__EXERCISE AIM__.
Quote every line of the data below as it stands, omitting pictures.

__DATA TO USE__.
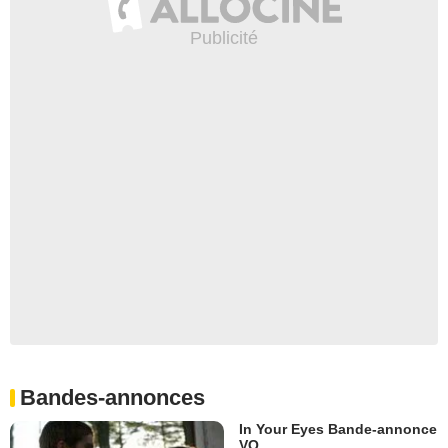
Bandes-annonces
In Your Eyes Bande-annonce
VO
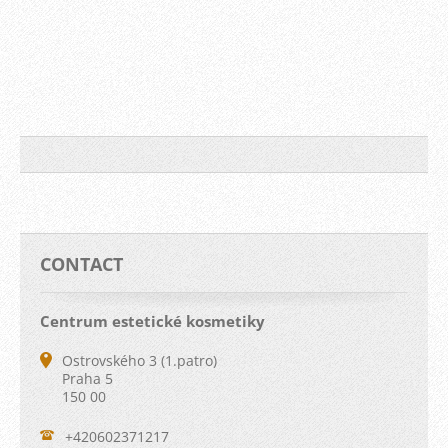
CONTACT
Centrum estetické kosmetiky
Ostrovského 3 (1.patro)
Praha 5
150 00
+420602371217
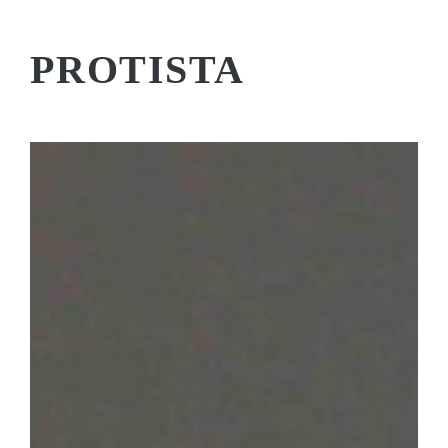
PROTISTA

__TASK ANSWER__.
Bandes-annonces
In Your Eyes Bande-annonce
VO
CONTACT
Centrum estetické kosmetiky
Ostrovského 3 (1.patro)
Praha 5
150 00
+420602371217
PROTISTA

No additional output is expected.